- [MATERIAL TO PROCESS]:
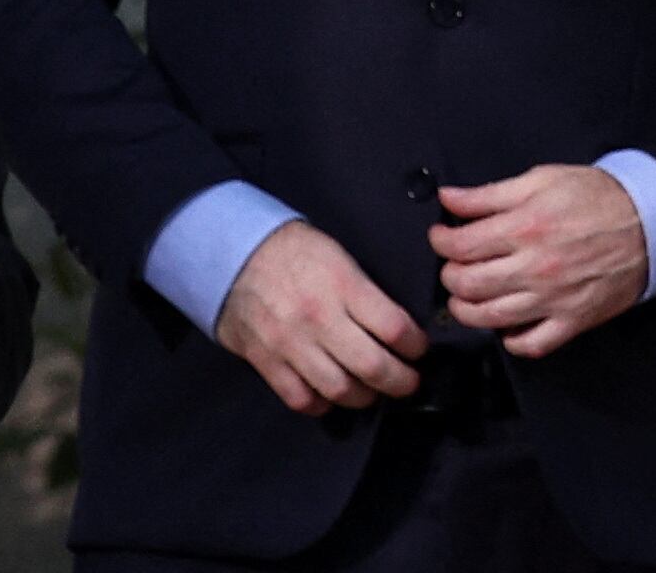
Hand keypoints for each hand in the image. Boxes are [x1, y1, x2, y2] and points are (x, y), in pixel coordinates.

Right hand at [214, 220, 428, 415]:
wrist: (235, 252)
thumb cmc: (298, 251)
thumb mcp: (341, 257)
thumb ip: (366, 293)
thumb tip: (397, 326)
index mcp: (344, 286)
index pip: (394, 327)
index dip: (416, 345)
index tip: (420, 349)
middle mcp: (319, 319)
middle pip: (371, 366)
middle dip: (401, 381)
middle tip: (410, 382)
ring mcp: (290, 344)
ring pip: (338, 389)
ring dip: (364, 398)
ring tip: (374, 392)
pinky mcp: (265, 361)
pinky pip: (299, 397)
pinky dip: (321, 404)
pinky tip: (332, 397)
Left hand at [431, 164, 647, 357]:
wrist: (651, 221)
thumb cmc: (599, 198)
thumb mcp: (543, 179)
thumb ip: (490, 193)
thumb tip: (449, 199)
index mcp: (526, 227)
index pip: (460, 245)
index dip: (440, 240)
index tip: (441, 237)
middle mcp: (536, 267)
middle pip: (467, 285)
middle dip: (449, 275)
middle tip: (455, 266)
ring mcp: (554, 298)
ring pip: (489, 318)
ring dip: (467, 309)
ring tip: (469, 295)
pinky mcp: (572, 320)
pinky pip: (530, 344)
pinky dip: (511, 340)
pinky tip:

- [YOUR INSTRUCTIONS]:
Your response should consist solely of the lines from the one containing "thumb ip: (366, 293)" to the end of the entries, both ends included, exactly as they appear.

- [THE ANSWER]:
thumb ip: (366, 293)
thumb tip: (397, 326)
index mcp: (344, 286)
index pip: (394, 327)
index dip: (416, 345)
index tip: (420, 349)
middle mcp: (319, 319)
middle pip: (371, 366)
middle dip: (401, 381)
middle tip: (410, 382)
ring mcp: (290, 344)
ring pip: (338, 389)
ring dip: (364, 398)
ring tip: (374, 392)
pinky mcp: (265, 361)
pinky pip: (299, 397)
pinky dip: (321, 404)
pinky tip: (332, 397)
Left hand at [431, 164, 647, 357]:
wrist: (651, 221)
thumb cmc: (599, 198)
thumb mcp: (543, 179)
thumb ip: (490, 193)
thumb tip: (449, 199)
index mcp: (526, 227)
index pip: (460, 245)
index dip: (440, 240)
index tip: (441, 237)
middle mcp: (536, 267)
middle pip: (467, 285)
middle dip: (449, 275)
middle tip: (455, 266)
ring mcp: (554, 298)
ring pip: (489, 318)
ring dip: (467, 309)
ring tip: (469, 295)
pinky mcp: (572, 320)
pinky pip: (530, 344)
pinky dip: (511, 340)
pinky tip:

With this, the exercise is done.